I thought I had picked up all the cinema references in Ousmane Sembène’s first novel, Le Docker noir (1956), until I glanced through an English translation. Then I read this:

Image

How could I have missed such a clear cinematic simile? Well, the original French text is not nearly so explicit. Instead of saying the city looked like a scene from a Marcel Pagnol film, Sembène is more allusive.

Image

The English translator, Ros Schwartz, has joined the dots for us, informing readers that Marius and Olive (or rather Ollivier) are characters in Pagnol’s  Marseille trilogy. This begins with Marius, a 1931 film written by Pagnol and directed by Alexander Korda. Before that, however, Marius was a stage play, published in book form at around the time the film came out.
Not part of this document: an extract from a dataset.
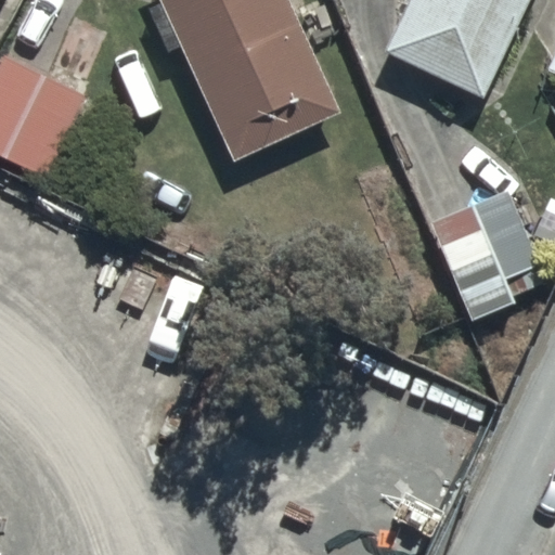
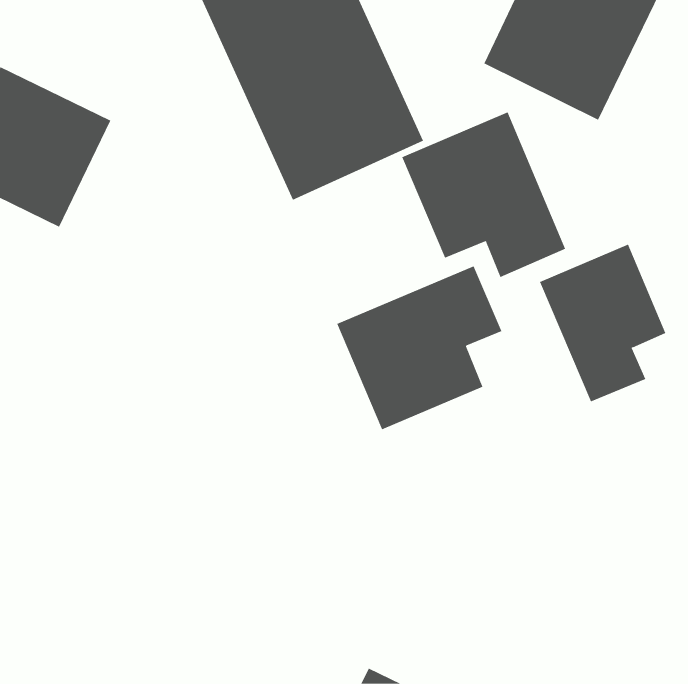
building: none -> [402,112,566,278]
building: none -> [336,266,502,430]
Sembène was writing in the 1950s, having lived for several years in Marseille. Would he know Marius and the rest of Pagnol’s Marseille trilogy from the cinema, the stage or the library? Or is he adopting a common shorthand for local colour? The substitution of Olive for Ollivier might just be a typo, but to call them companions when they are father and son — César and Marius Ollivier — suggests Sembène may not have known the work that well.

Yet the possibility of a connection is fascinating. Pagnol is not usually cited as an influence on Sembène, but it’s a notion that might bear further scrutiny.

text © Ian Mundell 2014

Not a word to Ma

People rarely go to the cinema in Ousmane Sembène’s first novel, Le Docker noir (1956), but they talk about it all the time. They talk about wanting to go, about not going, and about using a trip to the movies as an excuse for doing something else.

The story unfolds in contemporary France, mainly in Marseille, among the Africans who work as casual labour in the docks. The cinema is ubiquitous popular entertainment, but considered expensive. “I’m as poor as Job,” says Diaw Falla, the docker of the title. “If I go to the cinema, tomorrow I’ll be eating on credit.”

Image

But it’s a different story when he later offers to buy sweets for a friend’s child. “I don’t want any,” the boy says, “but slip me the cash to go to the movies…and not a word to Ma, it’s just between us. I’ll fill her in once the money is spent.”

Image

Even then, before he became a film director himself, Sembène appreciated the popular appeal of the cinema.